## [The problem]
Start at the line below containing "4: (517, 10)" and stop at the line containing "24: (324, 44)". Repeat every line of that stretch exactly, and nothing outside it.

===============

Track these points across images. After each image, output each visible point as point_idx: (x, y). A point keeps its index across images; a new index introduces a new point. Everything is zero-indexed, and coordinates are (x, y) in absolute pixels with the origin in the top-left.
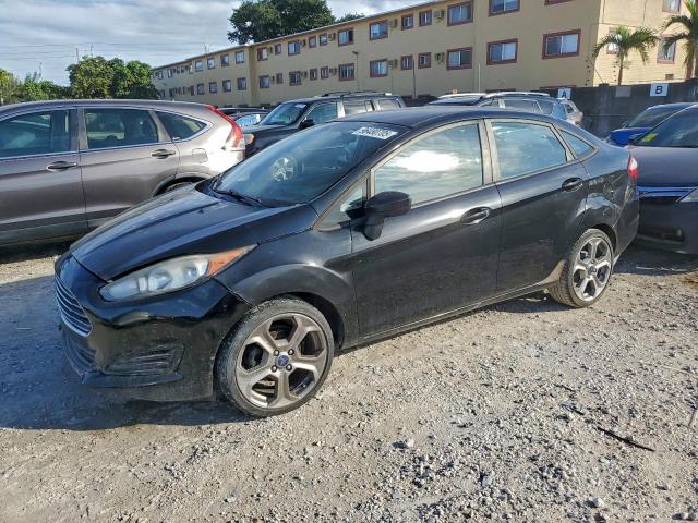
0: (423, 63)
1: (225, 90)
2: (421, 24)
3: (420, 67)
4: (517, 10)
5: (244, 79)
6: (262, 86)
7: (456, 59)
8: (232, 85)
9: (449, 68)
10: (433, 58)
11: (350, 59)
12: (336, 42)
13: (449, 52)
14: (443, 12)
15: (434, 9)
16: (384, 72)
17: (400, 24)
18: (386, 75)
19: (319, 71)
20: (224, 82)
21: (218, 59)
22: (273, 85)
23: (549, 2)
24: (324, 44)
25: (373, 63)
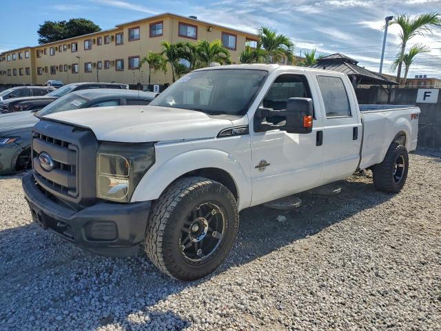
0: (106, 66)
1: (20, 74)
2: (105, 43)
3: (105, 68)
4: (139, 39)
5: (29, 68)
6: (39, 74)
9: (116, 70)
11: (76, 61)
12: (70, 50)
13: (116, 60)
14: (113, 37)
15: (110, 35)
17: (96, 41)
18: (91, 72)
19: (64, 67)
20: (20, 69)
21: (17, 54)
22: (44, 73)
23: (151, 36)
24: (65, 50)
25: (86, 64)
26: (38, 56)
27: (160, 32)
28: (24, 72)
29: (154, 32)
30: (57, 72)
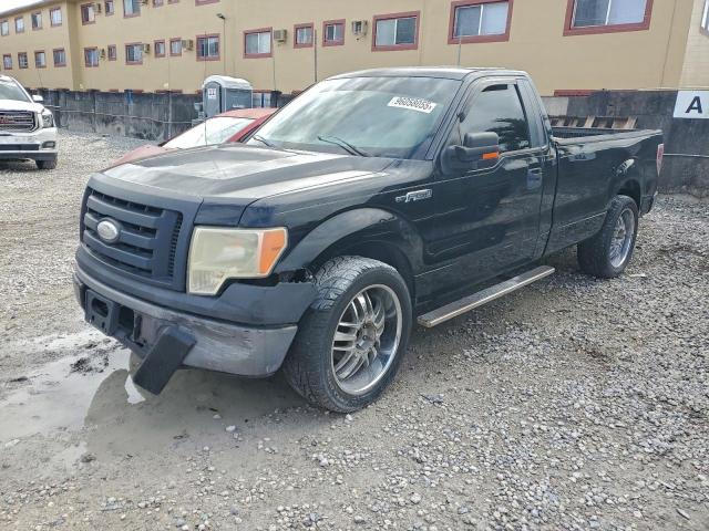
0: (331, 36)
1: (38, 64)
3: (325, 43)
5: (62, 50)
6: (90, 64)
7: (389, 31)
8: (47, 59)
9: (375, 48)
10: (349, 28)
13: (377, 19)
16: (266, 49)
18: (269, 55)
19: (167, 43)
20: (38, 54)
21: (28, 17)
22: (104, 62)
26: (86, 19)
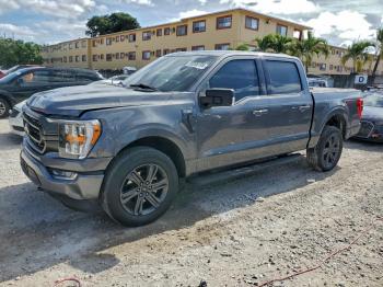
1: (77, 61)
2: (165, 34)
4: (204, 31)
6: (94, 60)
11: (134, 49)
12: (128, 40)
14: (174, 29)
15: (171, 27)
16: (148, 57)
17: (156, 33)
19: (120, 54)
20: (77, 57)
22: (99, 60)
23: (217, 28)
24: (122, 40)
25: (143, 53)
26: (94, 46)
27: (228, 24)
28: (80, 59)
29: (220, 25)
30: (114, 59)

===============

## [Answer section]
4: (517, 10)
5: (244, 79)
6: (262, 86)
7: (456, 59)
8: (232, 85)
9: (449, 68)
10: (433, 58)
11: (350, 59)
12: (336, 42)
13: (449, 52)
14: (443, 12)
15: (434, 9)
16: (384, 72)
17: (400, 24)
18: (386, 75)
19: (319, 71)
20: (224, 82)
21: (218, 59)
22: (273, 85)
23: (549, 2)
24: (324, 44)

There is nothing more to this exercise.